Daher meine Fragen an euch:
-> Würdet ihr auch 3-4 Löcher kleben oder würdet ihr auch lieber die Teichfolie tauschen? (Bei 3-4 Löchern ist das Risiko ja schon hoch, dass eine Klebestelle nicht hält).
-> Wie schätzt ihr die Gesamtkosten in etwa ein für 40 Kois aus dem Teich holen, Pflanzenzone herausholen (ca. 5 Pflanzen), ca. 2/3 des Wassers wegen der guten Qualität zwischenlagern, Teichfolie tauschen, Wasser wieder rein Pflanzenzone neu anlegen und die 40 Kois wieder rein?

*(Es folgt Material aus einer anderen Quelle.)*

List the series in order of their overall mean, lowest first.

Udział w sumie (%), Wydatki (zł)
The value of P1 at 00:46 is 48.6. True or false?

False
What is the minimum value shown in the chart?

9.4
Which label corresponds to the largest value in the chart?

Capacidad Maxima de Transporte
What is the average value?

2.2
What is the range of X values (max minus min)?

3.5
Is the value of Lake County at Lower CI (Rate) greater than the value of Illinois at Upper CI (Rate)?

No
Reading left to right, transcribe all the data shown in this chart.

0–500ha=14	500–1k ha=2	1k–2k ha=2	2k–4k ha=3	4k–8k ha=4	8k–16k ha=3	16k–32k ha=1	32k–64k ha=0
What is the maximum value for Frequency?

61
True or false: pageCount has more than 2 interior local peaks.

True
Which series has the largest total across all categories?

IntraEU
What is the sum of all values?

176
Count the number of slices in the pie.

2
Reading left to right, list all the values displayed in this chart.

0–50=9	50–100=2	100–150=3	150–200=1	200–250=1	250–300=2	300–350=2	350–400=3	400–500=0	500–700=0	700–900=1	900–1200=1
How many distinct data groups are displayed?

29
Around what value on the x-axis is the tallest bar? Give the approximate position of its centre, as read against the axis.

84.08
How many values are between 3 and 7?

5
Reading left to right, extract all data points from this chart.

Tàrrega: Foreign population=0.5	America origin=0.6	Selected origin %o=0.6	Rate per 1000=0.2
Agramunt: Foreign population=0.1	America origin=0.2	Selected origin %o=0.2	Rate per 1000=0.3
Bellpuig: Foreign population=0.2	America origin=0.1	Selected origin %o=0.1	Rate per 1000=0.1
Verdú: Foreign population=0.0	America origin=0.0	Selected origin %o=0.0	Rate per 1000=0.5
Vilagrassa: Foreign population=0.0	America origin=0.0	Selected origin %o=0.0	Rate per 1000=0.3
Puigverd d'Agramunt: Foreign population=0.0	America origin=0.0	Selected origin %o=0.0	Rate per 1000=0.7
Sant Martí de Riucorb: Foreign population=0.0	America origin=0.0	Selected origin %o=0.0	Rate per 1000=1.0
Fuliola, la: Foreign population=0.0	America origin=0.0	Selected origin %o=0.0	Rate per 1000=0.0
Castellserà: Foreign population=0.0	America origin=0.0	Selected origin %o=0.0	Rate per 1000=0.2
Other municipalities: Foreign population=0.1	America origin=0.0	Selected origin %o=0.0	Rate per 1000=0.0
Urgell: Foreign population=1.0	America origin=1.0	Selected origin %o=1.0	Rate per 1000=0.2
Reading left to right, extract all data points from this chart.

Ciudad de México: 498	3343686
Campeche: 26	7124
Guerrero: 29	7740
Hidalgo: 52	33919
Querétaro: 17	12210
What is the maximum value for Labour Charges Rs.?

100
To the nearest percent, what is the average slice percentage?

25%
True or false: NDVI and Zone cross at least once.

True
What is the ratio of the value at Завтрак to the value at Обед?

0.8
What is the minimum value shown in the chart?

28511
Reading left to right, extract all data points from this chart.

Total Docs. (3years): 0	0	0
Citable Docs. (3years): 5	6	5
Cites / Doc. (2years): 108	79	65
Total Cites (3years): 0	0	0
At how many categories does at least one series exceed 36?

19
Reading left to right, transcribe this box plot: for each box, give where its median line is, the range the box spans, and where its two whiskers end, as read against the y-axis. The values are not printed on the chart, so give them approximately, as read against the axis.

Danke euch schon einmal im Voraus für eure Antworten!

Daniel


----------



## Mushi (5. Juli 2017)

Wenn sich der Vorgang so ereignet hat, kannst Du den Gutachter der Versicherung ruhigen Gewissens kommen lassen.

Grüße,
Frank


----------



## Dan13lDD (5. Juli 2017)

Hallo Mushi,
danke für deine Antwort. Ich habe auch weniger Angst vor dem Gutachter selbst, als vielmehr vor seinem Ergebnis die Schadensregulierung betreffend.
Nicht, dass er der Meinung ist: Jaa, könnte man ja kleben
Denn Kleben kommt für mich absolut nicht in Frage. Sowohl aus optischen Gründen als auch aus Gründen der Haltbarkeit.

Grüße
Daniel


----------



## troll20 (5. Juli 2017)

Schau dir mal die aktuelle Baudoku von Holger @muh.gp an.
Swimmingpool aus dem Baumarkt für 200,- max mit Aufbau die 8000 Liter rüber Pumpen ca 2 Stunden. Fische umsetzen 2 Stunden, Belüftung nicht vergessen. Dann Restwasser abpumpen nochmal 4 Stunden und der erste Tag ist um. Wenn es nur ein paar Pflanzen sind können die solange in Bottichen oder Regentonnen geparkt werden, wärend des Ablassen. 
Folie Austauschen je nach der Beckenform evtl. die alte drunter lassen spart Entsorgung und bietet doppelt Schutz von unten 1 - 2 Tage. Und dann nochmal alles zurück in einem Tag.
Damit hast du gut 4 Tage a 2 Leute plus Material.
Das wird mit 1000€ schnell knapp. Grob gerechnet Stunde Fa. Mit 50€ x 2 Leute x 8 Stunden am Tag x 3 Tage = 2400,00 €

Flicken wenn ich die Chance auf neue Folie habe incl. Gewährleistung würde ich nicht riskieren um dann evtl. auch den mehrfachen Stress für die Tiere und damit einhergehenden Problemen wenn es doch nicht hält....
Ich sag nur Murphi, das was passieren könnte wird auch irgendwann eintreten....


----------



## muh.gp (5. Juli 2017)

Für mich wäre der Fall klar. Kostenvoranschlag anfordern, Gutachter kommen lassen, Vergleich mit dem Versicherer und die Entschädigung einkassieren. Dann die Löcher flicken bzw. flicken lassen (was hast du für eine Folie?), Sand drüber (war ja wohl auch so, weshalb ich auch die optischen Einschränkungen nicht verstehe...) und von der Kohle zwei oder drei richtig geile Koi kaufen...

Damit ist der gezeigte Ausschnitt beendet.